# H: Skaven, VC W: Beastmen or Paypal.



## savagestructure (Feb 9, 2011)

I have the following Skaven up for trade for upainted/unbuilt/primed beastmen or paypal:

Army Book
150 IoB rats, either bare plastic or primed fur brown
2 IoB Weapons Teams, bare
I IoB Warlord, painted very well
primed IoB warlock Engineer
Converted BSB, bare
4 IoB rat ogres with master moulder

All =£100, free post

Vampire Counts:
5 converted black knights, painted well
22 old school metal GG, painted well
2 vampires, one bare, one painted well
2 wraiths + 1 banshee, banshee painted well, wraiths bare
Converted spirit hosts, painted well

All = £30, free post


I'm based in the UK and would rather only trade within the UK but will trade/sell to Europe/US should the right deal come along. PM me for individual prices.
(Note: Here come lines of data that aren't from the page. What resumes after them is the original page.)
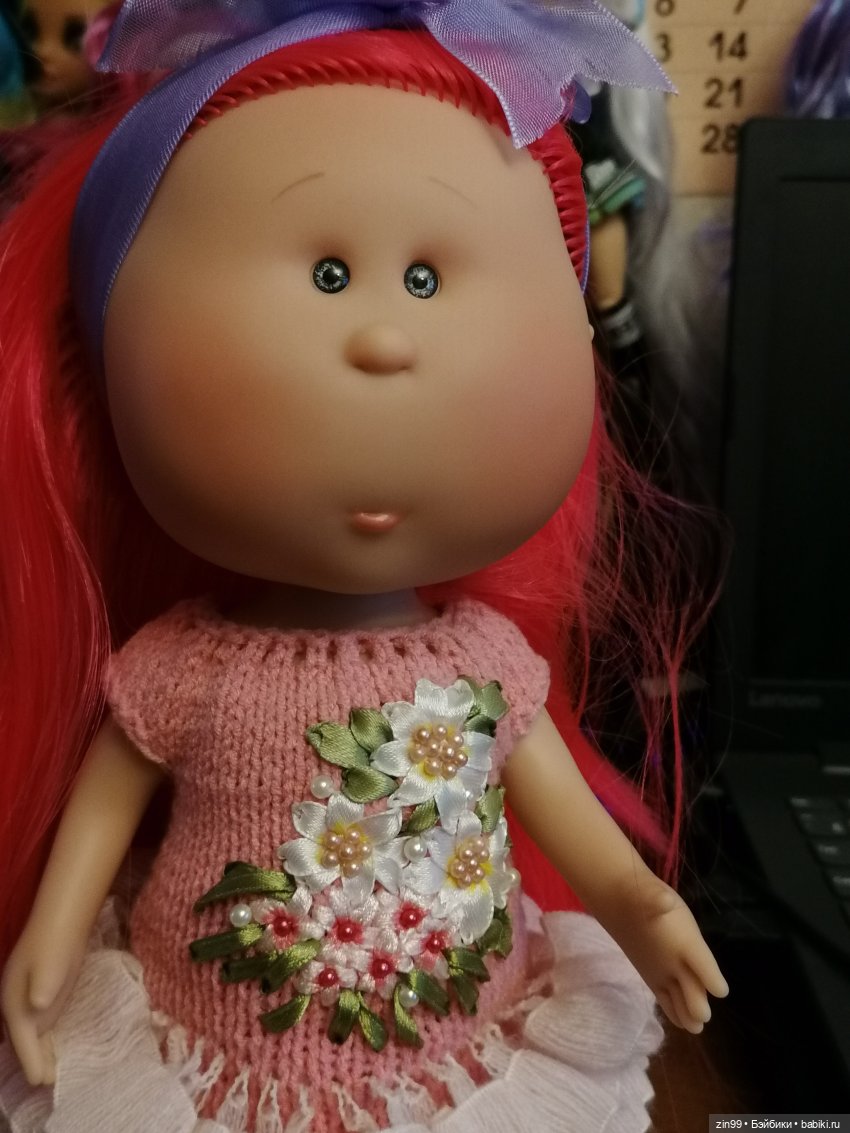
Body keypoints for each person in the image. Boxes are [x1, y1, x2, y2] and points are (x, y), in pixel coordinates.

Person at [0, 3, 728, 1130]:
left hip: (456, 1069)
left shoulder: (486, 666)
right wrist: (49, 943)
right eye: (330, 274)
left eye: (427, 280)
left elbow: (572, 823)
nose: (385, 340)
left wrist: (639, 903)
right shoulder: (181, 668)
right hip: (214, 1064)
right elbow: (100, 813)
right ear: (107, 353)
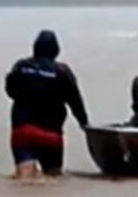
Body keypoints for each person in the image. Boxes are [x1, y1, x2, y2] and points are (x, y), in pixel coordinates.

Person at [5, 30, 89, 180]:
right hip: (51, 136)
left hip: (23, 131)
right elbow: (76, 103)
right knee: (54, 179)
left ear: (35, 48)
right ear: (56, 51)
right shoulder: (63, 72)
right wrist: (84, 124)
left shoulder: (21, 66)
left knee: (24, 180)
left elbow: (10, 91)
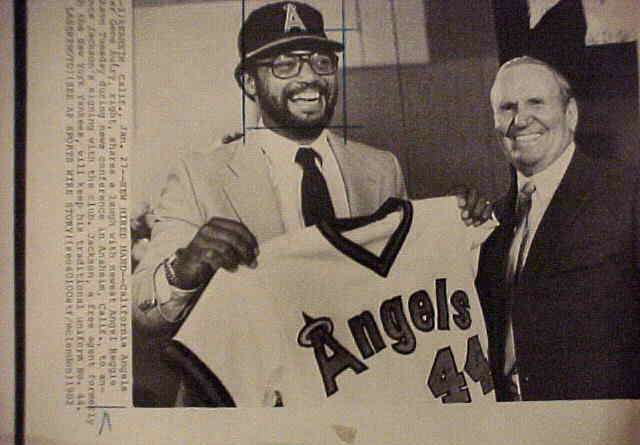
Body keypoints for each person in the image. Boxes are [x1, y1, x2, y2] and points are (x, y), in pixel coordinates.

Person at [132, 1, 491, 342]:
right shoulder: (199, 176)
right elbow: (141, 309)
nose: (310, 78)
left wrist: (459, 223)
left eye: (322, 62)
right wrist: (183, 269)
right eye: (285, 65)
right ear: (249, 83)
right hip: (262, 395)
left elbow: (407, 284)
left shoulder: (381, 168)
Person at [476, 56, 640, 401]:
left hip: (598, 427)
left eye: (536, 102)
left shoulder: (627, 193)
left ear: (571, 114)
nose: (520, 120)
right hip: (510, 427)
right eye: (507, 108)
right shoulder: (491, 222)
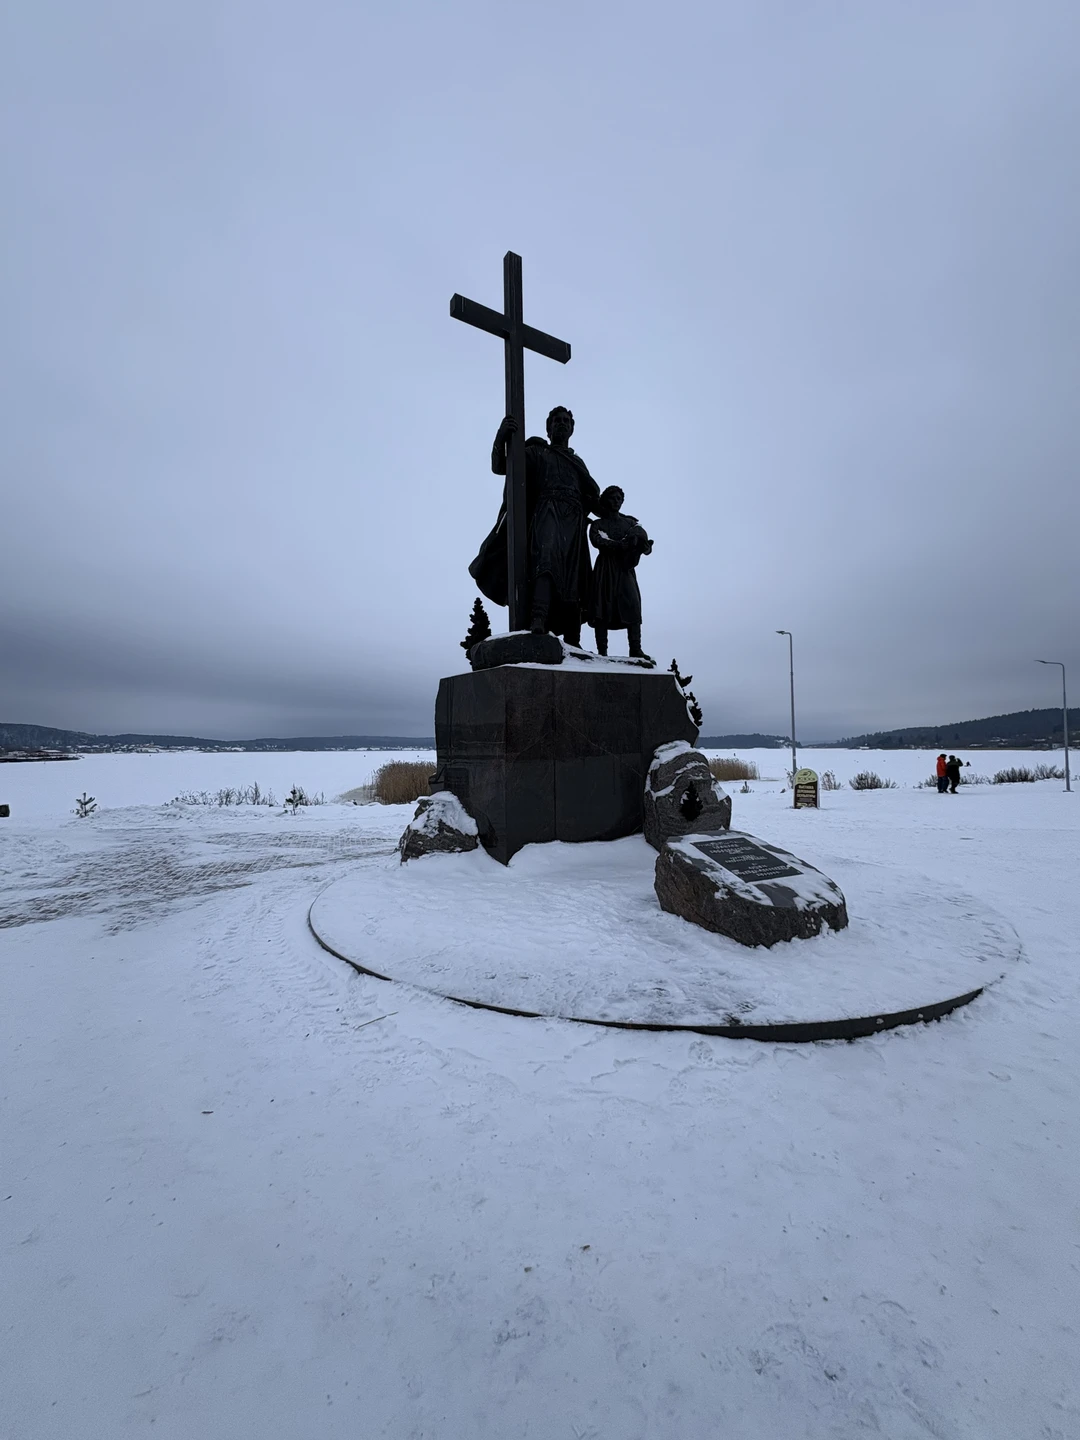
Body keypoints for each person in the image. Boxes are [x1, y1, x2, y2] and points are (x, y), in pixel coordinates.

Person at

Will get pictures on request!


----------



## Prothor Ironfist (Sep 27, 2009)

Any chance of some pics of the VC units please may be interested need to see how far my money can stretch this month.


----------



## savagestructure (Feb 9, 2011)

Vampire Counts sold!


----------



## savagestructure (Feb 9, 2011)

VC back up after a sale broke down, now reduced to only £30! Moving house in a couple weeks so trying to get my unwanted stuff off.


----------